Department of The First of Internal Medicine, Tumor Hospital of Shaanxi Province Affiliated Hospital, Medical College of Xi'an Jiao Tong University, Xi'an, Shannxi 710061, China.
Oncotarget. 2016 Dec 20;7(51):85483-85491. doi: 10.18632/oncotarget.13402.
We selected 13 tag single nucleotide polymorphisms (tSNPs) to investigate whether they were associated with breast cancer risk in the Chinese Han population. Upon statistical analyses of clinical data from 551 patients and 577 controls, we found that six of the 13 SNPs were associated with breast cancer; namely, rs4973768(Odds ratio (OR) = 1.30, 95% confidence interval (CI) =1.01-1.67), rs981782(OR =1.30, 95% CI=1.01-1.66), rs1432679(OR =0.84, 95% CI=0.70-0.99), rs10759243(OR=1.30, 95%CI=1.09-1.55), rs10822013(OR =1.18, 95% CI=1.00-1.39) and rs704010(OR =1.63, 95% CI=1.04-2.56). When stratified based on breast cancer subtype, our analyses revealed that three SNPs (rs981782, rs10759243 and rs704010) correlated with ER+ breast cancer, while another three (rs4973768, rs1432679 and rs10822013) correlated with ER- breast cancer. We obtained similar results while investigating the correlation of SNPs with PR status or clinical stage. Our results suggest that associations identified between SNPs and breast cancer through genome-wide association studies (GWAS) may not always be generalizable across races.

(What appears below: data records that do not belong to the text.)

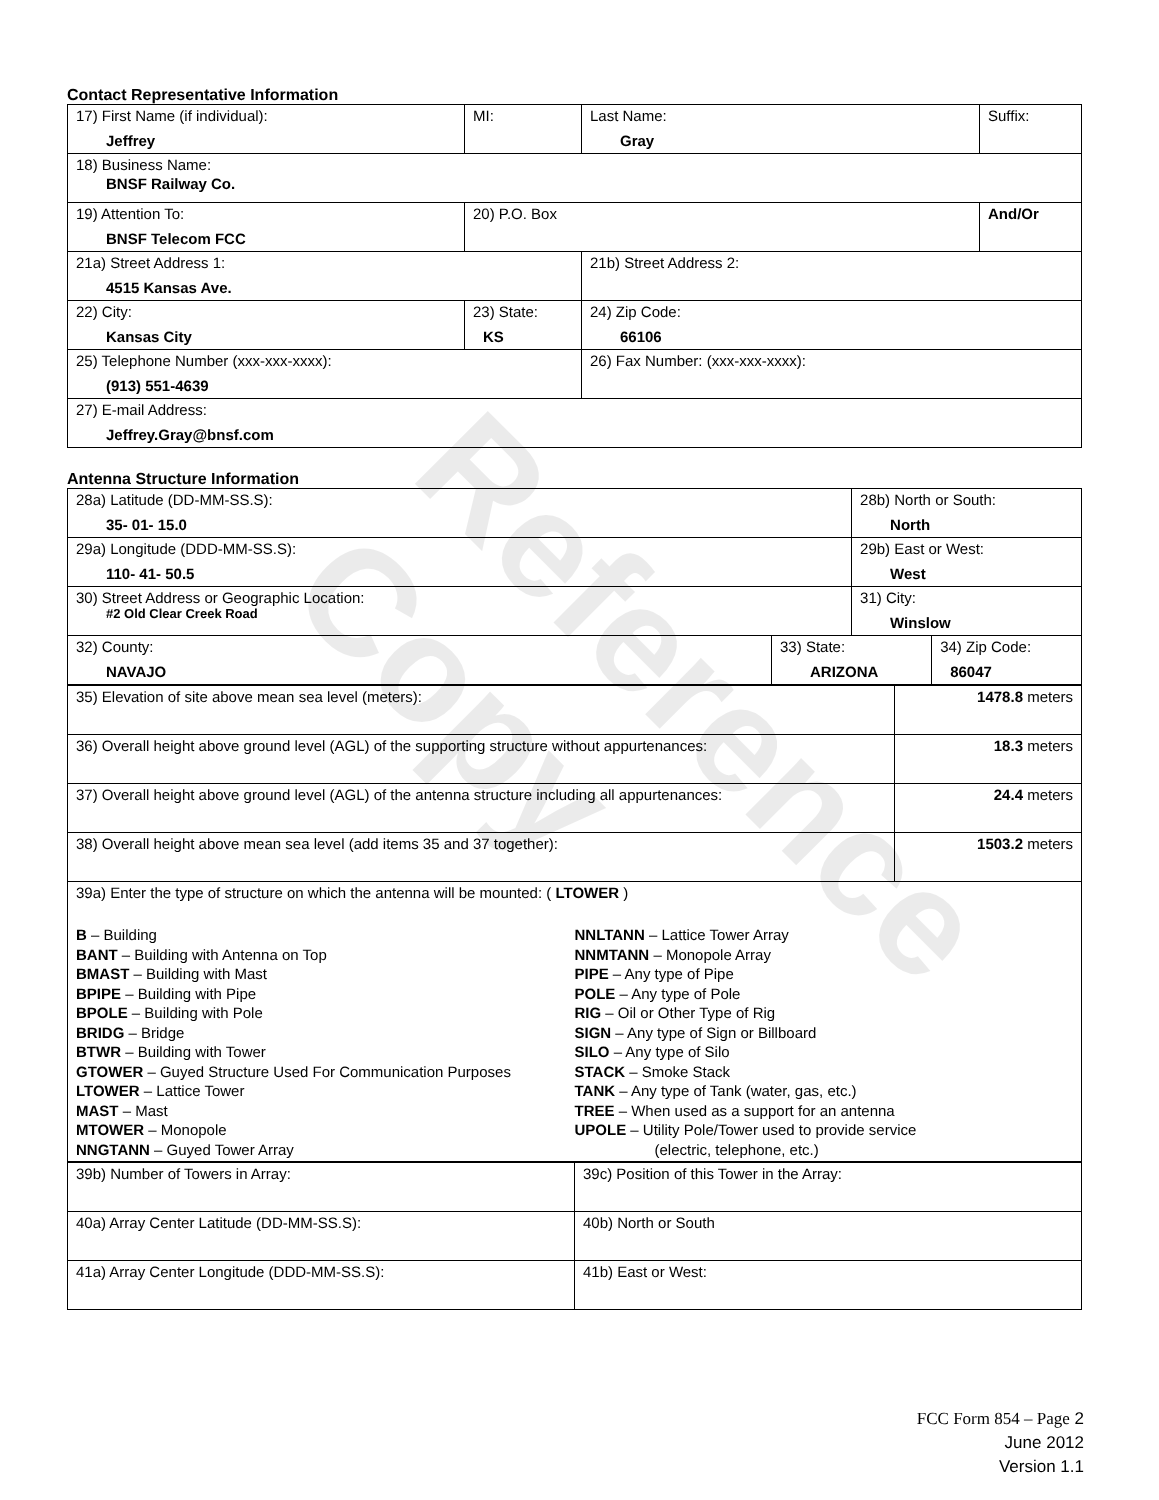Contact Representative Information
| 17) First Name (if individual): Jeffrey | MI: | Last Name: Gray | Suffix: |
| 18) Business Name: BNSF Railway Co. | | | |
| 19) Attention To: BNSF Telecom FCC | 20) P.O. Box | | And/Or |
| 21a) Street Address 1: 4515 Kansas Ave. | | 21b) Street Address 2: | |
| 22) City: Kansas City | 23) State: KS | 24) Zip Code: 66106 | |
| 25) Telephone Number (xxx-xxx-xxxx): (913) 551-4639 | | 26) Fax Number: (xxx-xxx-xxxx): | |
| 27) E-mail Address: Jeffrey.Gray@bnsf.com | | | |
Antenna Structure Information
| 28a) Latitude (DD-MM-SS.S): 35- 01- 15.0 | | 28b) North or South: North | |
| 29a) Longitude (DDD-MM-SS.S): 110- 41- 50.5 | | 29b) East or West: West | |
| 30) Street Address or Geographic Location: #2 Old Clear Creek Road | | 31) City: Winslow | |
| 32) County: NAVAJO | 33) State: ARIZONA | | 34) Zip Code: 86047 |
| 35) Elevation of site above mean sea level (meters): | 1478.8 meters |
| 36) Overall height above ground level (AGL) of the supporting structure without appurtenances: | 18.3 meters |
| 37) Overall height above ground level (AGL) of the antenna structure including all appurtenances: | 24.4 meters |
| 38) Overall height above mean sea level (add items 35 and 37 together): | 1503.2 meters |
| 39a) Enter the type of structure on which the antenna will be mounted: ( LTOWER ) B – Building BANT – Building with Antenna on Top BMAST – Building with Mast BPIPE – Building with Pipe BPOLE – Building with Pole BRIDG – Bridge BTWR – Building with Tower GTOWER – Guyed Structure Used For Communication Purposes LTOWER – Lattice Tower MAST – Mast MTOWER – Monopole NNGTANN – Guyed Tower Array NNLTANN – Lattice Tower Array NNMTANN – Monopole Array PIPE – Any type of Pipe POLE – Any type of Pole RIG – Oil or Other Type of Rig SIGN – Any type of Sign or Billboard SILO – Any type of Silo STACK – Smoke Stack TANK – Any type of Tank (water, gas, etc.) TREE – When used as a support for an antenna UPOLE – Utility Pole/Tower used to provide service (electric, telephone, etc.) | |
| 39b) Number of Towers in Array: | 39c) Position of this Tower in the Array: |
| 40a) Array Center Latitude (DD-MM-SS.S): | 40b) North or South |
| 41a) Array Center Longitude (DDD-MM-SS.S): | 41b) East or West: |
Reference Copy
FCC Form 854 – Page 2
June 2012
Version 1.1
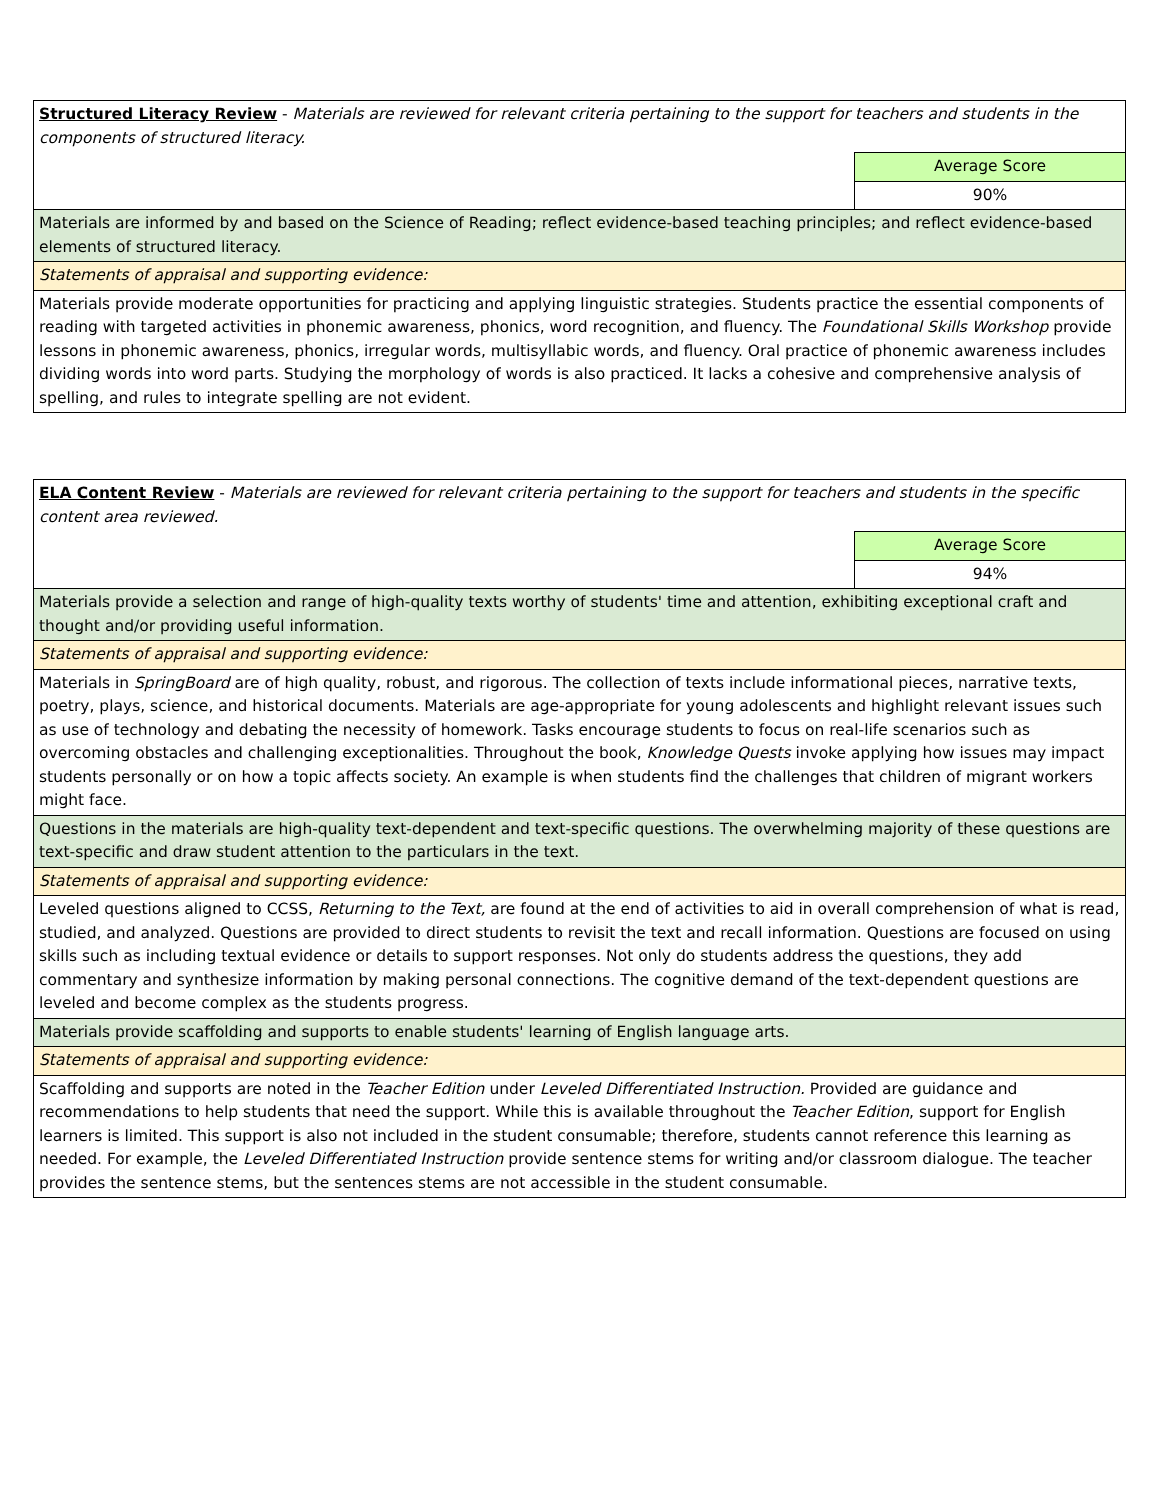| Structured Literacy Review - Materials are reviewed for relevant criteria pertaining to the support for teachers and students in the components of structured literacy. | |
| | Average Score |
| | 90% |
| Materials are informed by and based on the Science of Reading; reflect evidence-based teaching principles; and reflect evidence-based elements of structured literacy. | |
| Statements of appraisal and supporting evidence: | |
| Materials provide moderate opportunities for practicing and applying linguistic strategies. Students practice the essential components of reading with targeted activities in phonemic awareness, phonics, word recognition, and fluency. The Foundational Skills Workshop provide lessons in phonemic awareness, phonics, irregular words, multisyllabic words, and fluency. Oral practice of phonemic awareness includes dividing words into word parts. Studying the morphology of words is also practiced. It lacks a cohesive and comprehensive analysis of spelling, and rules to integrate spelling are not evident. | |
| ELA Content Review - Materials are reviewed for relevant criteria pertaining to the support for teachers and students in the specific content area reviewed. | |
| | Average Score |
| | 94% |
| Materials provide a selection and range of high-quality texts worthy of students' time and attention, exhibiting exceptional craft and thought and/or providing useful information. | |
| Statements of appraisal and supporting evidence: | |
| Materials in SpringBoard are of high quality, robust, and rigorous. The collection of texts include informational pieces, narrative texts, poetry, plays, science, and historical documents. Materials are age-appropriate for young adolescents and highlight relevant issues such as use of technology and debating the necessity of homework. Tasks encourage students to focus on real-life scenarios such as overcoming obstacles and challenging exceptionalities. Throughout the book, Knowledge Quests invoke applying how issues may impact students personally or on how a topic affects society. An example is when students find the challenges that children of migrant workers might face. | |
| Questions in the materials are high-quality text-dependent and text-specific questions. The overwhelming majority of these questions are text-specific and draw student attention to the particulars in the text. | |
| Statements of appraisal and supporting evidence: | |
| Leveled questions aligned to CCSS, Returning to the Text, are found at the end of activities to aid in overall comprehension of what is read, studied, and analyzed. Questions are provided to direct students to revisit the text and recall information. Questions are focused on using skills such as including textual evidence or details to support responses. Not only do students address the questions, they add commentary and synthesize information by making personal connections. The cognitive demand of the text-dependent questions are leveled and become complex as the students progress. | |
| Materials provide scaffolding and supports to enable students' learning of English language arts. | |
| Statements of appraisal and supporting evidence: | |
| Scaffolding and supports are noted in the Teacher Edition under Leveled Differentiated Instruction. Provided are guidance and recommendations to help students that need the support. While this is available throughout the Teacher Edition , support for English learners is limited. This support is also not included in the student consumable; therefore, students cannot reference this learning as needed. For example, the Leveled Differentiated Instruction provide sentence stems for writing and/or classroom dialogue. The teacher provides the sentence stems, but the sentences stems are not accessible in the student consumable. | |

我们选择了13个标签单核苷酸多态性(tSNP),以研究它们是否与中国汉族人群的乳腺癌风险相关。在对551例患者和577例对照的临床数据进行统计分析后,我们发现13个单核苷酸多态性中有6个与乳腺癌相关;即rs4973768(优势比(OR)=1.30,95%置信区间(CI)=1.01-1.67)、rs981782(OR=1.30,95%CI=1.01-1.66)、rs1432679(OR=0.84,95%CI=0.70-0.99)、rs10759243(OR=1.30,95%CI=1.09-1.55)、rs10822013(OR=1.18,95%CI=1.00-1.39)和rs704010(OR=1.63,95%CI=1.04-2.56)。当根据乳腺癌亚型进行分层时,我们的分析显示,三个单核苷酸多态性(rs981782、rs10759243和rs704010)与雌激素受体阳性(ER+)乳腺癌相关,而另外三个(rs4973768、rs1432679和rs10822013)与雌激素受体阴性(ER-)乳腺癌相关。在研究单核苷酸多态性与孕激素受体(PR)状态或临床分期的相关性时,我们也得到了类似的结果。我们的结果表明,通过全基因组关联研究(GWAS)确定的单核苷酸多态性与乳腺癌之间的关联可能并不总是适用于所有种族。